After getting the video knocked out, a couple of us headed out on the town to enjoy our day. Our first stop was the NHL offices here in New York. The NHL.com website producers put out an open invitation for all to visit and we took them up on the offer. The offices take up three floors – four floors if you could the NHL Store – of the building here on the Avenue of the Americas. It’s interesting to see the nerve center of the NHL – even though this is only one of their offices. After our tour, one of the club site producers suggested we head to Brooklyn to grab a slice at Grimaldi's Pizzeria and spend some time along the East River. So after the leaving the NHL office, we paced around the streets trying to find the nearest subway station. If you’ve never had to deal with the NYC subway system before, it can be a little tricky.
It was an adventure finding our way to Brooklyn, but once we found Grimaldi’s (an hour later), the line was wrapped along the block – something we didn’t expect. With temps approaching 95 degrees standing outside didn’t sound like much fun, so we found a sub shop and ate there. When we decided to head back to Manhattan, we jumped on the East River ferry to head back over. It was cool to see the skyline from the ferry, but the ride from Brooklyn to Pier 11 took all of three minutes.

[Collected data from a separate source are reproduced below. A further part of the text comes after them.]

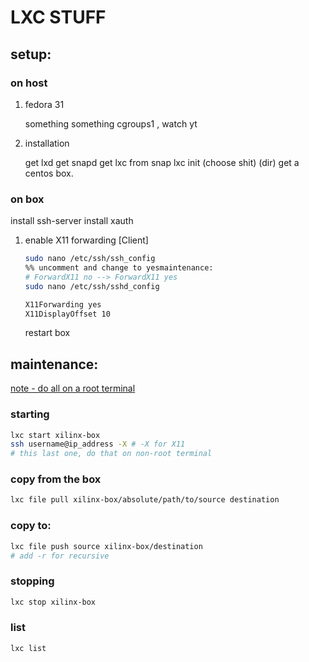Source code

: * LXC STUFF

** setup:
*** on host
**** fedora 31
something something cgroups1 , watch yt
**** installation
get lxd
get snapd
get lxc from snap
lxc init
(choose shit) (dir)
get a centos box.

*** on box
install ssh-server
install xauth
**** enable X11 forwarding [Client] 
#+BEGIN_SRC bash
  sudo nano /etc/ssh/ssh_config
  %% uncomment and change to yesmaintenance:
  # ForwardX11 no --> ForwardX11 yes
  sudo nano /etc/ssh/sshd_config

  X11Forwarding yes
  X11DisplayOffset 10
#+END_SRC

restart box


** maintenance:

__note - do all on a root terminal__

*** starting
#+BEGIN_SRC bash
  lxc start xilinx-box
  ssh username@ip_address -X # -X for X11
  # this last one, do that on non-root terminal
#+END_SRC

*** copy from the box
#+BEGIN_SRC bash
  lxc file pull xilinx-box/absolute/path/to/source destination
#+END_SRC

*** copy to:
#+BEGIN_SRC bash
  lxc file push source xilinx-box/destination
  # add -r for recursive
#+END_SRC

*** stopping
#+BEGIN_SRC bash
  lxc stop xilinx-box
#+END_SRC

*** list
#+BEGIN_SRC bash
  lxc list
#+END_SRC
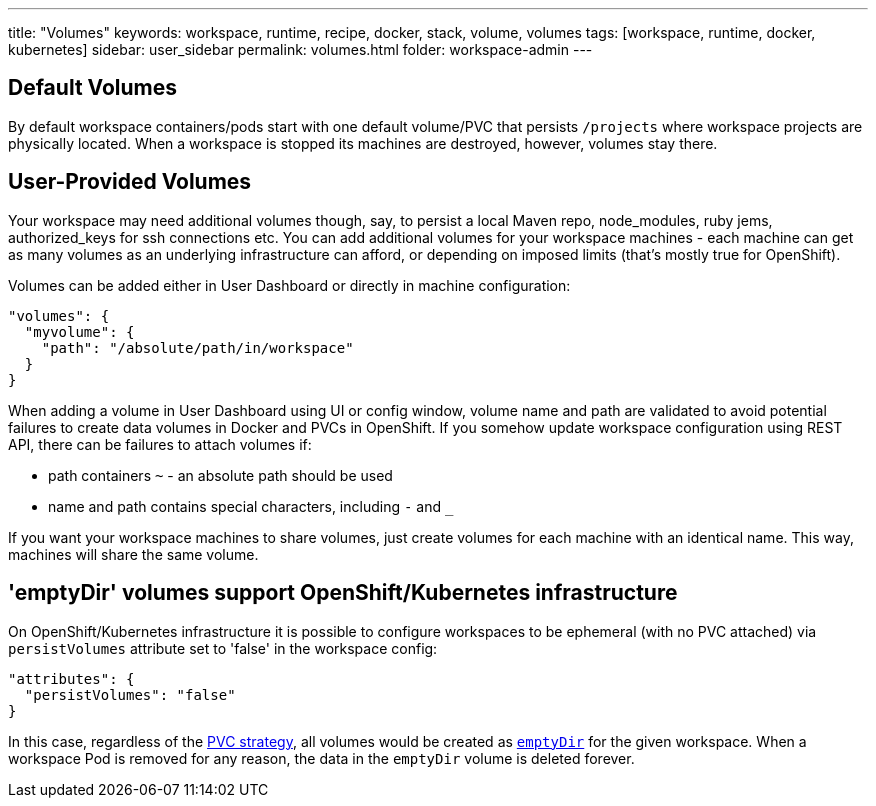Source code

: ---
title: "Volumes"
keywords: workspace, runtime, recipe, docker, stack, volume, volumes
tags: [workspace, runtime, docker, kubernetes]
sidebar: user_sidebar
permalink: volumes.html
folder: workspace-admin
---


[id="default-volumes"]
== Default Volumes

By default workspace containers/pods start with one default volume/PVC that persists `/projects` where workspace projects are physically located. When a workspace is stopped its machines are destroyed, however, volumes stay there.

[id="user-provided-volumes"]
== User-Provided Volumes

Your workspace may need additional volumes though, say, to persist a local Maven repo, node_modules, ruby jems, authorized_keys for ssh connections etc. You can add additional volumes for your workspace machines - each machine can get as many volumes as an underlying infrastructure can afford, or depending on imposed limits (that’s mostly true for OpenShift).

Volumes can be added either in User Dashboard or directly in machine configuration:

[source,json]
----
"volumes": {
  "myvolume": {
    "path": "/absolute/path/in/workspace"
  }
}
----

When adding a volume in User Dashboard using UI or config window, volume name and path are validated to avoid potential failures to create data volumes in Docker and PVCs in OpenShift. If you somehow update workspace configuration using REST API, there can be failures to attach volumes if:

* path containers `~` - an absolute path should be used
* name and path contains special characters, including `-` and `_`

If you want your workspace machines to share volumes, just create volumes for each machine with an identical name. This way, machines will share the same volume.


[id="empty-dir-volumes"]
== 'emptyDir' volumes support OpenShift/Kubernetes infrastructure

On OpenShift/Kubernetes infrastructure it is possible to configure workspaces to be  ephemeral (with no PVC attached) via `persistVolumes` attribute set to 'false' in the workspace config:

[source,json]
----
"attributes": {
  "persistVolumes": "false"
}
----

In this case, regardless of the link:openshift-admin-guide.html#che-workspaces-storage[PVC strategy], all volumes would be created as https://kubernetes.io/docs/concepts/storage/volumes/#emptydir[`emptyDir`] for the given workspace. When a workspace Pod is removed for any reason, the data in the `emptyDir` volume is deleted forever.
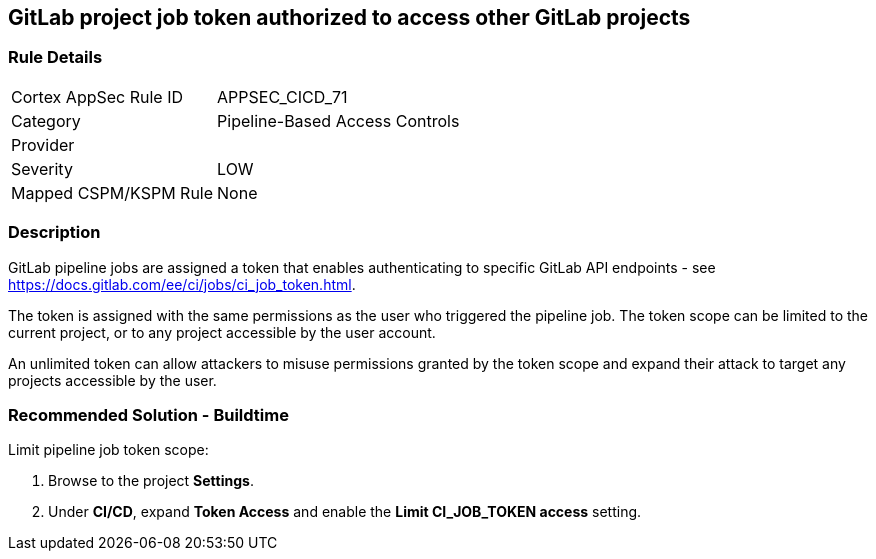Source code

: == GitLab project job token authorized to access other GitLab projects

=== Rule Details

[cols="1,2"]
|===
|Cortex AppSec Rule ID |APPSEC_CICD_71
|Category |Pipeline-Based Access Controls
|Provider |
|Severity |LOW
|Mapped CSPM/KSPM Rule |None
|===


=== Description 

GitLab pipeline jobs are assigned a token that enables authenticating to specific GitLab API endpoints - see https://docs.gitlab.com/ee/ci/jobs/ci_job_token.html.

The token is assigned with the same permissions as the user who triggered the pipeline job. The token scope can be limited to the current project, or to any project accessible by the user account. 

An unlimited token can allow attackers to misuse permissions granted by the token scope and expand their attack to target any projects accessible by the user.

=== Recommended Solution - Buildtime

Limit pipeline job token scope:
 
. Browse to the project **Settings**.
. Under **CI/CD**, expand **Token Access** and enable the **Limit CI_JOB_TOKEN access** setting.












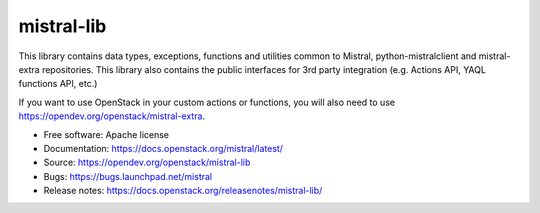 ===========
mistral-lib
===========

.. image:: http://governance.openstack.org/badges/mistral-lib.svg

.. Change things from this point on

This library contains data types, exceptions, functions and utilities common to
Mistral, python-mistralclient and mistral-extra repositories. This library also
contains the public interfaces for 3rd party integration (e.g. Actions API, YAQL
functions API, etc.)

If you want to use OpenStack in your custom actions or functions, you will also
need to use https://opendev.org/openstack/mistral-extra.

* Free software: Apache license
* Documentation: https://docs.openstack.org/mistral/latest/
* Source: https://opendev.org/openstack/mistral-lib
* Bugs: https://bugs.launchpad.net/mistral
* Release notes: https://docs.openstack.org/releasenotes/mistral-lib/
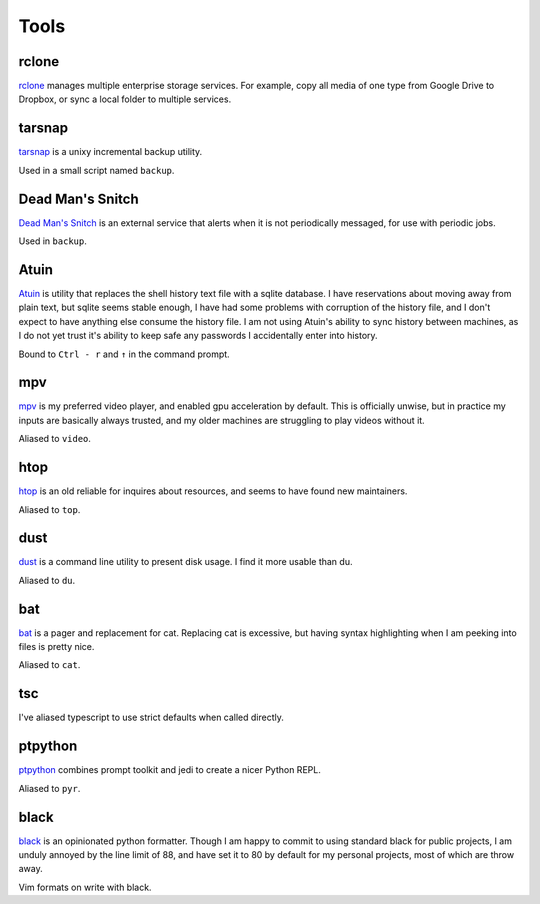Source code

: =====
Tools
=====


.. _rclone-site: https://rclone.org/

rclone
======
`rclone <rclone-site_>`__ manages multiple enterprise storage services.
For example, copy all media of one type from Google Drive to Dropbox,
or sync a local folder to multiple services.


.. _tarsnap-site: https://www.tarsnap.com/

tarsnap
=======
`tarsnap <tarsnap-site_>`__ is a unixy incremental backup utility.

Used in a small script named ``backup``.


.. _dead-man's-snitch-site: https://deadmanssnitch.com/

Dead Man's Snitch
=================
`Dead Man's Snitch <dead-man's-snitch-site_>`__ is an external service that
alerts when it is not periodically messaged, for use with periodic jobs.

Used in ``backup``.


.. _atuin-site: https://github.com/ellie/atuin

Atuin
=====
`Atuin <atuin-site_>`__ is utility that replaces the shell history text file
with a sqlite database.
I have reservations about moving away from plain text, but sqlite seems stable
enough, I have had some problems with corruption of the history file, and I
don't expect to have anything else consume the history file.
I am not using Atuin's ability to sync history between machines, as I do not yet
trust it's ability to keep safe any passwords I accidentally enter into history.

Bound to ``Ctrl - r`` and ``↑`` in the command prompt.


.. _mpv-site: https://mpv.io/

mpv
===
`mpv <mpv-site_>`__ is my preferred video player, and enabled gpu acceleration
by default.
This is officially unwise, but in practice my inputs are basically always
trusted, and my older machines are struggling to play videos without it.

Aliased to ``video``.


.. _htop-site: https://htop.dev/

htop
====
`htop <htop-site_>`__ is an old reliable for inquires about resources, and seems
to have found new maintainers.

Aliased to ``top``.


.. _dust-site: https://github.com/bootandy/dust

dust
====
`dust <dust-site_>`__ is a command line utility to present disk usage.
I find it more usable than du.

Aliased to ``du``.


.. _bat-site: https://github.com/sharkdp/bat

bat
===
`bat <bat-site_>`__ is a pager and replacement for cat.
Replacing cat is excessive, but having syntax highlighting when I am peeking
into files is pretty nice.

Aliased to ``cat``.


tsc
===
I've aliased typescript to use strict defaults when called directly.


..
    I avoid aliasing my repl to py because Brett Cannon has claimed the name
    for his Python launcher.  https://github.com/brettcannon/python-launcher

.. _ptpython-site: https://github.com/prompt-toolkit/ptpython

ptpython
========
`ptpython <ptpython-site_>`__ combines prompt toolkit and jedi to create a
nicer Python REPL.

Aliased to ``pyr``.


.. _black-site: https://github.com/psf/black

black
=====
`black <black-site_>`__ is an opinionated python formatter.
Though I am happy to commit to using standard black for public projects, I am
unduly annoyed by the line limit of 88, and have set it to 80 by default for my
personal projects, most of which are throw away.

Vim formats on write with black.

Once we were back on solid ground, we headed towards the 9/11 Memorial – passing Wall Street and a couple of other sites on the way. The memorial site was at the top of my list when I found out we would have some free time in the city. After waiting in line for a little while (get tickets in advance if you plan on visiting the 9/11 site), we made it through security and onto that hallowed ground.
As a veteran who served during the War on Terror, it was pretty sobering seeing the names of the fallen lining the pools – it brought everything full circle for me. There was a lot sacrificed that day and there has been a lot sacrificed since the terror attacks in 2001.
We also made a point to find the names of Garnet Ace Bailey and Mark Bavis while we were at the memorial. For those of you who don’t know, those two gentlemen were scouts for the Kings and they were headed to Los Angeles on United Flight 175 when it crashed into the South Tower.
After that we returned to the hotel to shower and shut it down for the night. I headed out to dinner with some of the hockey operations staff and spent some time hanging out in hotel lobby before getting come back up here to my room.
Well, it’s time to get some sleep – tomorrow is going to be a busy day.